Udayakumar (Right) along with his friend Anil Kumar on the terrace of their building where they have installed vermicompost waste processing system using larvae of Black Soldier Flies. Image Credit: Special Arrangement

P P Udayakumar, a retired government officer in Kerala, has taken upon himself a mission to sensitise people about the critical importance of organically disposing of biodegradable waste at the source itself, using none other than humble worms.
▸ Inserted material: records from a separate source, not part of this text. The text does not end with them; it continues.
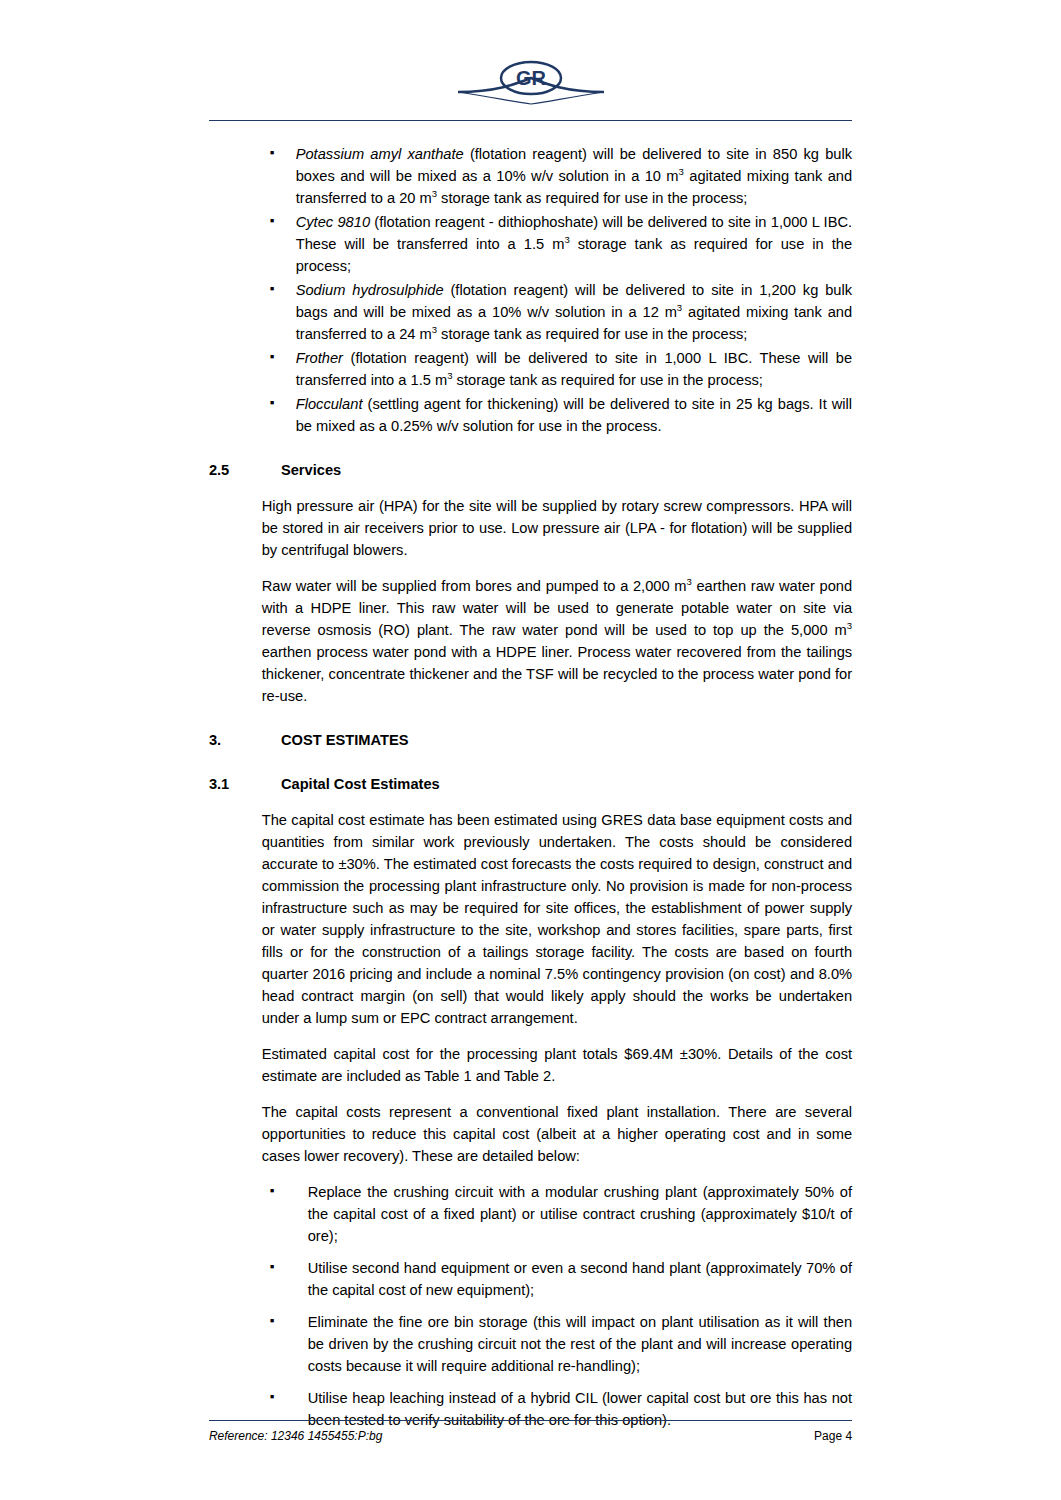GR
Potassium amyl xanthate (flotation reagent) will be delivered to site in 850 kg bulk boxes and will be mixed as a 10% w/v solution in a 10 m3 agitated mixing tank and transferred to a 20 m3 storage tank as required for use in the process;
Cytec 9810 (flotation reagent - dithiophoshate) will be delivered to site in 1,000 L IBC. These will be transferred into a 1.5 m3 storage tank as required for use in the process;
Sodium hydrosulphide (flotation reagent) will be delivered to site in 1,200 kg bulk bags and will be mixed as a 10% w/v solution in a 12 m3 agitated mixing tank and transferred to a 24 m3 storage tank as required for use in the process;
Frother (flotation reagent) will be delivered to site in 1,000 L IBC. These will be transferred into a 1.5 m3 storage tank as required for use in the process;
Flocculant (settling agent for thickening) will be delivered to site in 25 kg bags. It will be mixed as a 0.25% w/v solution for use in the process.
2.5
Services
High pressure air (HPA) for the site will be supplied by rotary screw compressors. HPA will be stored in air receivers prior to use. Low pressure air (LPA - for flotation) will be supplied by centrifugal blowers.
Raw water will be supplied from bores and pumped to a 2,000 m3 earthen raw water pond with a HDPE liner. This raw water will be used to generate potable water on site via reverse osmosis (RO) plant. The raw water pond will be used to top up the 5,000 m3 earthen process water pond with a HDPE liner. Process water recovered from the tailings thickener, concentrate thickener and the TSF will be recycled to the process water pond for re-use.
3.
COST ESTIMATES
3.1
Capital Cost Estimates
The capital cost estimate has been estimated using GRES data base equipment costs and quantities from similar work previously undertaken. The costs should be considered accurate to ±30%. The estimated cost forecasts the costs required to design, construct and commission the processing plant infrastructure only. No provision is made for non-process infrastructure such as may be required for site offices, the establishment of power supply or water supply infrastructure to the site, workshop and stores facilities, spare parts, first fills or for the construction of a tailings storage facility. The costs are based on fourth quarter 2016 pricing and include a nominal 7.5% contingency provision (on cost) and 8.0% head contract margin (on sell) that would likely apply should the works be undertaken under a lump sum or EPC contract arrangement.
Estimated capital cost for the processing plant totals $69.4M ±30%. Details of the cost estimate are included as Table 1 and Table 2.
The capital costs represent a conventional fixed plant installation. There are several opportunities to reduce this capital cost (albeit at a higher operating cost and in some cases lower recovery). These are detailed below:
Replace the crushing circuit with a modular crushing plant (approximately 50% of the capital cost of a fixed plant) or utilise contract crushing (approximately $10/t of ore);
Utilise second hand equipment or even a second hand plant (approximately 70% of the capital cost of new equipment);
Eliminate the fine ore bin storage (this will impact on plant utilisation as it will then be driven by the crushing circuit not the rest of the plant and will increase operating costs because it will require additional re-handling);
Utilise heap leaching instead of a hybrid CIL (lower capital cost but ore this has not been tested to verify suitability of the ore for this option).
Reference: 12346 1455455:P:bg
Page 4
Udayakumar, 60, of Thrikkakara in Ernakulam, decided to spread the message on waste management after he successfully implemented an innovative waste management system at his own apartment complex where food waste is magically transformed into nutrient-rich manure, all thanks to the hard work of the wriggling larvae of Black Soldier Flies.

Udayakumar came up with this solution to dispose of food and kitchen waste generated at his home when Thrikkakara municipality stopped accepting food waste from households after the Brahmapuram fire incident. “One fine day, the municipality told us that they will not take kitchen waste. I am living in a building where nine families stay. So, we decided to come out with a solution. I consulted a friend who guided me to use larvae of Black Soldier Flies to treat biodegradable waste. As per his advice, we bought a couple of drums to set the treatment unit. We initially had some doubts but the system started working out well,” Udayakumar told “Open Digest“.

Though the families thought that there would be a smell from the drums in which the food waste and the larvae are put, they were in for a surprise when they realised that there was no foul smell. “There is no smell at all. We are really happy that we could find a solution to treat our food waste. Now the nine families use the vermi-compost system set up on the terrace to dispose of the food waste,” he said.

With community support and enthusiastic participation, Udayakumar has started to reach out to people explaining the procedures to set up the cost-effective waste management system. “For small households, the cost for setting up the system will come around Rs 3000. We should never put coconut shells or plastic materials along with the food waste. Also, water should not be poured into the food waste,” he said.

Udayakumar and other residents of the building have not only created a positive impact on waste reduction but also turned their kitchen scraps into valuable compost for the garden. “We will be conducting awareness campaigns to sensitise people from all walks of life about the virtues of organic waste disposal. When people understand the importance of organic waste disposal and see the benefits firsthand, they become conscious of their actions, making informed choices to protect the environment,” he added.

Udayakumar’s crusade to sensitise people about waste management serves as an inspiring example of how one person’s dedication can create a positive ripple effect. He is in fact nurturing a greener, cleaner, and more sustainable future.